Saturday, June 23, 2012

Legacy or cashing out?

Source From (The Star Online): http://biz.thestar.com.my/news/story.asp?file=/2012/6/23/business/11535844&sec=business

Published: on 23 Jun 2012

Entrepreneurs need to decide between maintaining control and maximising wealth

Last night, I had a discussion with a mixed bunch of lecturers, students and working professionals on entrepreneurship in our local Monash University. I must have disappointed Dr Vicki Little, the bubbly Kiwi senior lecturer of the Aussie Monash Business School when I told her that I had no slides, notes nor power point presentation. All her previous invited speakers were well prepared with structured Hollywood presentations. This Chinaman's hope of hitting the lecture circuit evaporated at the footsteps of Monash Plenary Hall. (Sigh) Back to being a farmer.

One of Vicki's students is currently doing her PhD thesis on family entrepreneurship, deep diving into three generations and legacy comparisons between different families in Malaysia. Another participant from Diary Farm pointed out to me that his head honcho Taipan in Jardine Matheson Hong Kong is a fifth generation Keswick. Why then, Bill Gates, Warren Buffet and the late Steve Jobs leave no legacy nor business for their next generation?

I believe there is a correlation between the mentality of the founder startup and the year of the startup. Bear with me as I start off my BS*!# thesis by arguing that entrepreneurs from the early 1900s till 1980s have the tendency to be owner control entrepreneurs. Their only source of capital then was their own savings and angel-like/passive investors and eventually a listing in the stock exchange of which, they remain a controlling substantial shareholder. With the world growing rapidly due to industrialisation, they would like to handover a thriving business with great potential to the next generation. Rarely do they consider selling out if their children show positive signs of interest in continuing their legacy.

In the last 20 to 30 years, the rapid industrialisation led to over capacity in manufactured goods and created intense competition in almost all sectors of the economy. Suddenly, the entrepreneurs find the going tough, the future cloudy and they have to compete with more educated, well funded and smarter competition. The accumulation of wealth over the last 50 years created huge pension funds seeking for higher returns. This led to the opportunistic emergence of venture capital, private equity and super fund managers.

Entrepreneurs who seek capital investment from venture capital tend to cede control and become minority partner entrepreneur. Private equity will throw obscene amounts of money at established entrepreneur businesses based on such high valuations that make the entrepreneurs forget that they have children willing to take over their business. After all, business is getting tougher by the year so why bother? The best part is, these fund managers are such great creators of value on paper that they are able to resell the businesses for another obscene amount of profit. My BS thesis conclude with an understanding that, the more successful your business becomes, the more likely you will sell out.

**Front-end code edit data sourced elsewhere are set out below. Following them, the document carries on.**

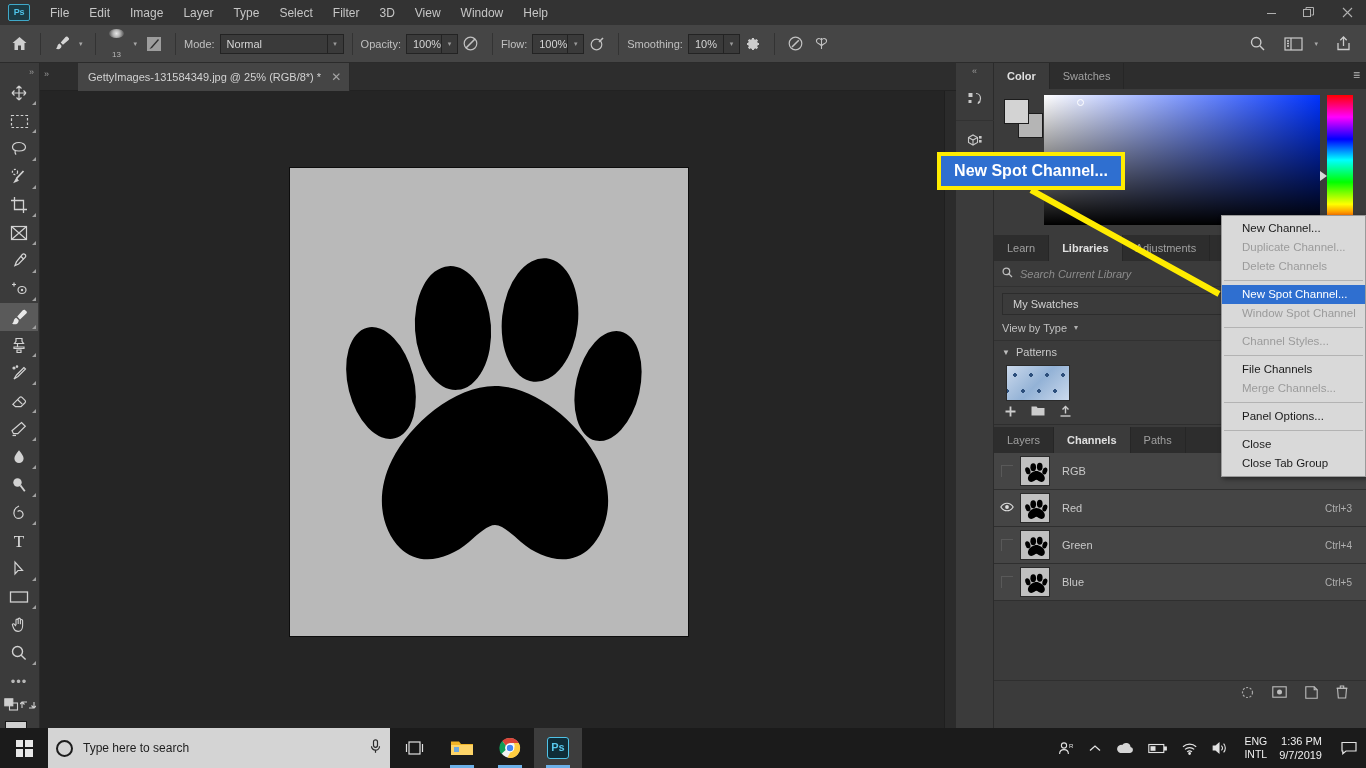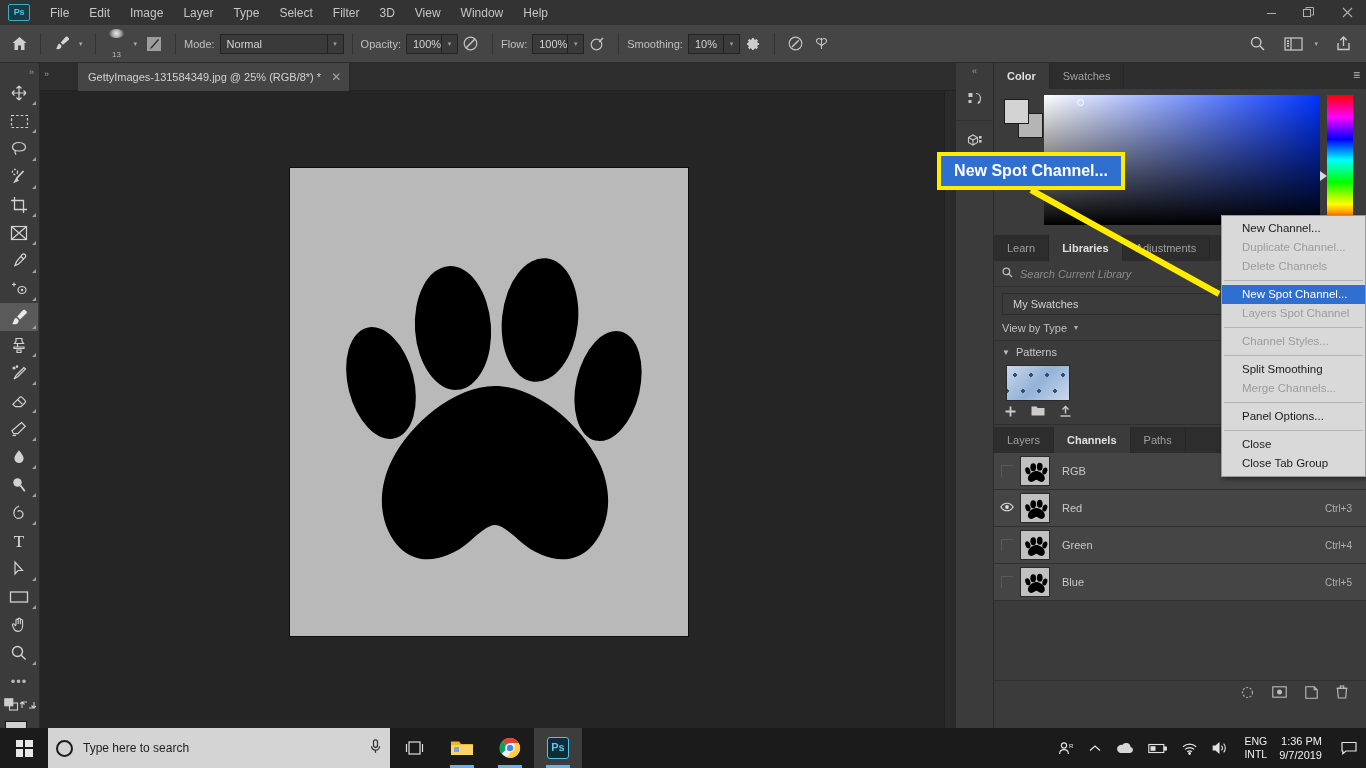--- a/index.html
+++ b/index.html
@@ -849,7 +849,7 @@
     <div class="ctx-item disabled">Delete Channels</div>
     <div class="ctx-sep"></div>
     <div class="ctx-item highlight">New Spot Channel...</div>
-    <div class="ctx-item disabled">Layers Spot Channel</div>
+    <div class="ctx-item disabled">Window Spot Channel</div>
     <div class="ctx-sep"></div>
     <div class="ctx-item disabled">Channel Styles...</div>
     <div class="ctx-sep"></div>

As long as they offer you an obscenely enriching experience.

In his book, The Founder's Dilemma, Prof Noam Wasserman, an Associate Professor from Harvard Business School, researched 3,607 startup companies in the US over the last 10 years and interviewed 9,900 founders and co-founders. Even though most of the high potential startups were technology and life sciences, the journey of the founder is similar to other business setups; from pre-founding career decisions to actual founding dilemmas to beyond the founding team to investor dilemmas to founder-CEO succession, to final exit.

Wasserman has cleverly described the wealth versus control dilemma, in a decision-making and consequence table. He has defined the different decisions an entrepreneur makes is based on whether he is an entrepreneur who prefers to maintain control in ownership and management, or if he prefers to maximize wealth, being a minority partner and willing to share control but moving at a faster speed to achieve wealth. For budding entrepreneurs, the first dilemma you will face will be to decide whether you are an entrepreneur who wants to maintain control or you prefer to maximize wealth. Whichever route you take, your decisions along your journey is nicely summarised in the table below. Good luck!
And to those who have been asking me as to when is it a good time to come out on your own, Wasserman's research points to founders starting out after an average working experience of 14 years. Since I have no business to hand down to my children, I will send them this article as a reminder to study hard in the university and get good grades so that they can find a decent job in the bleak future. Or in worst case scenarios, they can work in my vegetable farm. Hopefully, after an expensive tertiary education, they can differentiate between FarmVille on their MacBook Pro and the real farm in our warm sunny Malaysia.